Anyway, I receive daily poems via email and today’s struck me. Here it is.

By Juhan Liiv
Translated by H.L. Hix & Jüri Talvet

It must be somewhere, the original harmony,
somewhere in great nature, hidden.
Is it in the furious infinite,
in distant stars’ orbits,
is it in the sun’s scorn,
in a tiny flower, in treegossip,
in heartmusic’s mothersong
or in tears?
It must be somewhere, immortality,
somewhere the original harmony must be found:
how else could it infuse
the human soul,
that music?


What a word is treegossip!! Into my vernacular it goes!

I’m a Fresh Senior

I thought the extent of my reverse culture shock was my eyeroll at all the American travellers wearing sweatpants and sweatshirts. Transitioning back to life at home, working in the summer, was relatively painless. My parents and sister were still great, my relatives were still lovely, and my friends still understood me. Elior had been abroad and we’d kept up on each other’s lives, so there was little distance between us. Reconnecting with Marissa was great, being with Lilly and Cristina was fun as always. My work family at the restaurant was an amazing pool of new and old coworkers. Couldn’t get much better than this, besides missing London and travelling, but that’s to be expected.

So now I’m back at college and it’s here that RCS is impacting me the most. I knew I’d changed in some ways but that didn’t affect my relationships at home. Here, many of the friends I cultivated over 2.5 years look pretty different through a post-study abroad-colored lens.

True, it’s only my second day here. However, about 1/3 of the people I’ve seen aren’t interesting to me anymore: I’m not willing to extend my personality in ways I used to. Just like how I lost much of my bubbliness in the chasm between high school and college, I now lack the ability and patience to listen to BS. I demand realness from conversation and interaction. If we hang out, please tell me things that matter and don’t waste my time. After being abroad, I’m now especially prepared to be happy by myself somewhere else. Even though Middletown isn’t popping with culture, there are still many things I could do instead of listen to a bunch of people about whom I used to think highly chat about trivial things. I guess I’m happier being alone than I used to, too, so I’m not receiving that social self-esteem boost that attending parties used to give me. I’m happy with who I am, so although socializing is great (in some forms- see next paragraph), it’s not as powerful as it once was.

Now, I’m finding that I love to chat with cashiers and clerks and anyone with whom wants to actually talk with me.

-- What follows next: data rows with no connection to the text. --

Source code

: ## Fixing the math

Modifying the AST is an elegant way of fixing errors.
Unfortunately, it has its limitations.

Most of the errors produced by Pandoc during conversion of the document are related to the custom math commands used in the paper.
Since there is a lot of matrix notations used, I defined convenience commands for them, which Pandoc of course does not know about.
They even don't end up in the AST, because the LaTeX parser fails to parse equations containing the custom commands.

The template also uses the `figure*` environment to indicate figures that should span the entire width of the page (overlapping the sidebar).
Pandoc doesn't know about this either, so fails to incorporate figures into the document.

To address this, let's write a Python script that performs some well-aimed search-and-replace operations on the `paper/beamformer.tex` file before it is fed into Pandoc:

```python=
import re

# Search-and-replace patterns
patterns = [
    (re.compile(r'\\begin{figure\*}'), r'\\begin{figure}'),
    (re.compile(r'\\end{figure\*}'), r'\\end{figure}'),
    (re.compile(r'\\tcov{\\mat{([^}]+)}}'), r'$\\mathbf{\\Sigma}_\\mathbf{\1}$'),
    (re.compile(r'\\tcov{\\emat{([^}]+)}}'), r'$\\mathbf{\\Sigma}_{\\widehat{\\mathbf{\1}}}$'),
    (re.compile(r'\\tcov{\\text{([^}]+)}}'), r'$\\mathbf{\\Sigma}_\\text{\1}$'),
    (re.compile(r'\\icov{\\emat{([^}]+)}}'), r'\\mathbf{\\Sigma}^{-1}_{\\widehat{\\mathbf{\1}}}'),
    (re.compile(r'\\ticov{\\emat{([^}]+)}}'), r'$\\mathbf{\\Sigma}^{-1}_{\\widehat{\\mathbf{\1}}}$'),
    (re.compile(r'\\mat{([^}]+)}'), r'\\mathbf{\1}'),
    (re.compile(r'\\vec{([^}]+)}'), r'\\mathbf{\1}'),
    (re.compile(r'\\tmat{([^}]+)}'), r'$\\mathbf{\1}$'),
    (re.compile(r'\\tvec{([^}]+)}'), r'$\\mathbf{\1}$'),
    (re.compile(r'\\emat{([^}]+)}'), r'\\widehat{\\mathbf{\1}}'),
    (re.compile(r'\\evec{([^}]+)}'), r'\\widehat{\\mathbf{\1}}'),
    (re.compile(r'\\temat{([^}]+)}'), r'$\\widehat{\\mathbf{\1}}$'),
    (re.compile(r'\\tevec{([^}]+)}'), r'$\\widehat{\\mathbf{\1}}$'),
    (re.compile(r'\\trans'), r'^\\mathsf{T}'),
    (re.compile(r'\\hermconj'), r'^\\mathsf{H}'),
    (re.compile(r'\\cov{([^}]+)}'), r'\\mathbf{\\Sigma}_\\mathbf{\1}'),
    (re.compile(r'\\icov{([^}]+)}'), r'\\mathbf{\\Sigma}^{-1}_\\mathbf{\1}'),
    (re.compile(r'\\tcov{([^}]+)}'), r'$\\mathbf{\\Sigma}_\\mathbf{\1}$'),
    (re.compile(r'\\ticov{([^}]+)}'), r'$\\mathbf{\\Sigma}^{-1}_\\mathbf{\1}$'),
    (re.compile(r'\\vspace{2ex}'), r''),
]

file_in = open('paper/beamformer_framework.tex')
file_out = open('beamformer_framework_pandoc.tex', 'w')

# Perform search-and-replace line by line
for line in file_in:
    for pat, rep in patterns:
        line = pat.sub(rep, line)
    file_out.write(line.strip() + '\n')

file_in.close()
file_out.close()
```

I like talking with people I don’t know. They’re each little boxes with untold facts and opinions and quirks inside. In comparison, these old college friends feel stale.

I don’t recognize the majority of the students here anymore. I feel like a freshman with the confidence and knowledge of a senior.

Yesterday, at a get-together with some kids I used to really like before London, Sarah said I looked bored. And I was. I spoke rarely, not hastening to assert my own point of view about what felt like an inconsequential topic. I dislike wasting my breath and energy.

Some people have told me that I act like I’m 25. In some ways, I agree. But knowing that makes looking at the school year ahead rather daunting.

I’m really excited for all the activities and classes to start up. Finding enough of my new chosen type of socialization will be a challenge I’m ready to accept, but not without first mourning the loss of a few friends. However, they weren’t that great to begin with. So, maybe it’s for the best. Closer to the truth.